What is percentage identity and How do you calculate it?
the percentage of positions in an alignment that have identical amino acids between two protein sequences.
What is percentage similarity and How do you calculate it?
It represents the percentage of aligned residues that can be more readily substituted for each other.
For example, amino acids with similar properties (like charge or size) are considered positive matches.

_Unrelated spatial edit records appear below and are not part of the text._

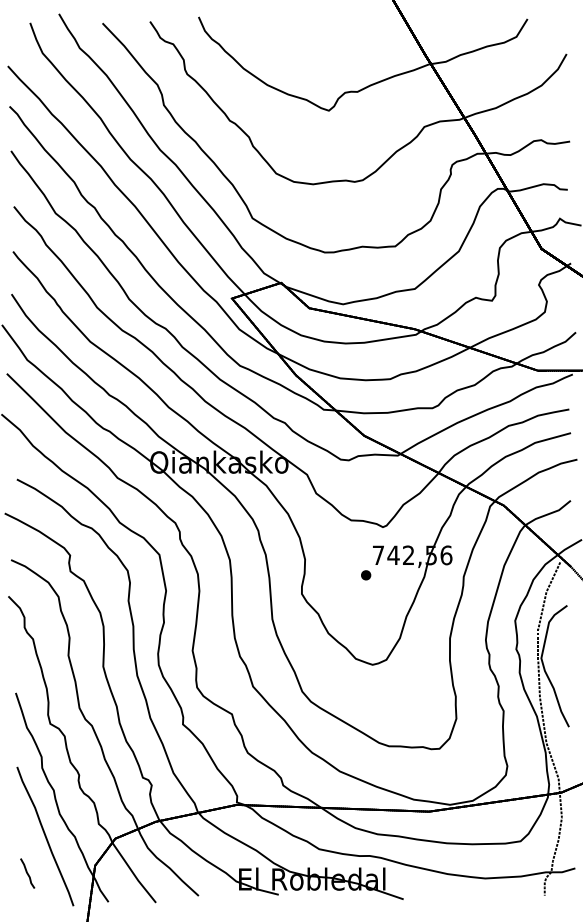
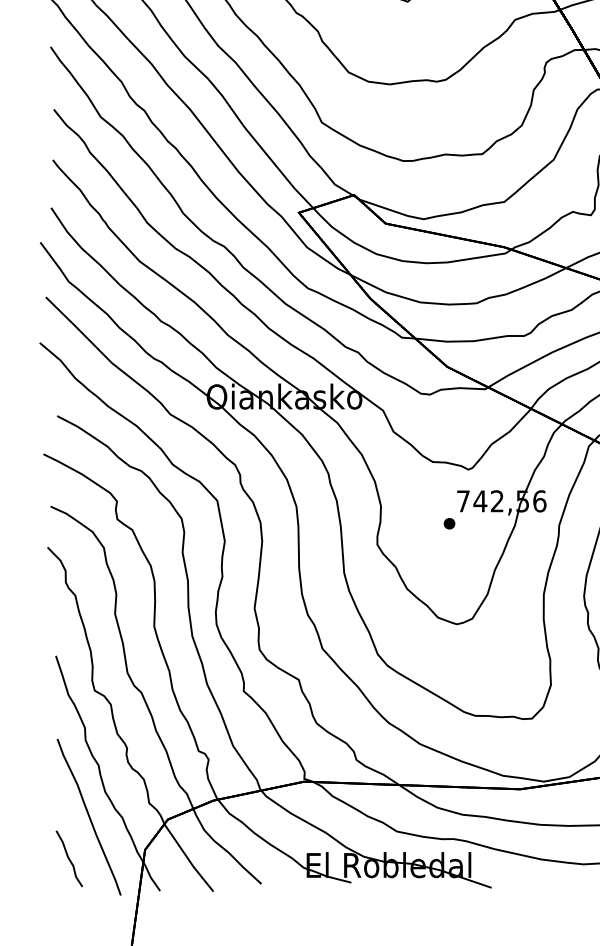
part: (27, 873) -> (69, 858), size x1.67

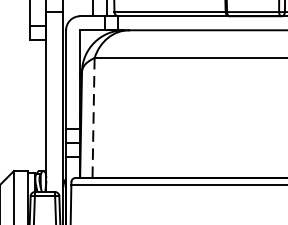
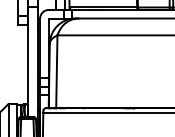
line: (93, 117) -> (56, 71), dashed -> solid

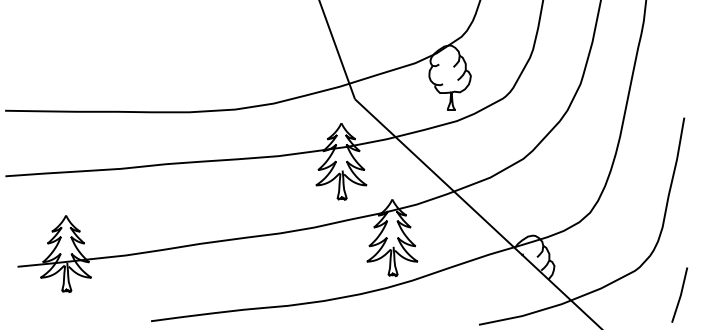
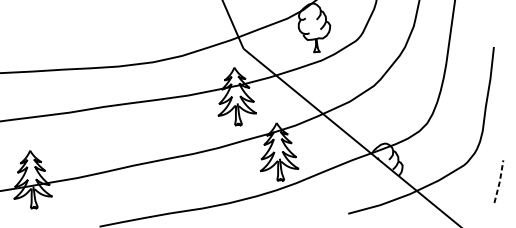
line: (680, 295) -> (499, 181), solid -> dashed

Explain the need for scoring in alignment programs
Scoring in alignment programs helps evaluate the quality of sequence alignments, aiding in the identification of evolutionarily related sequences.
What are the differences in scoring DNA and protein sequences?
DNA and protein sequences differ in scoring due to distinct alphabets: DNA (A, C, G, T) and proteins (20 amino acids).
Protein scoring matrices such as BLOSUM account for amino acid properties, while DNA scoring considers nucleotide substitution frequencies, like purine-pyrimidine transitions and transversions.
Explain the possible need for assigning different values to amino acid substitutions and the scoring matrices used.
Different values for amino acid substitutions reflect the degree of biochemical similarity or dissimilarity, allowing the consideration of conservative and non-conservative changes in protein sequences.
For instance, conservative substitutions are scored lower because they are more likely to be tolerated in protein structures without affecting the function.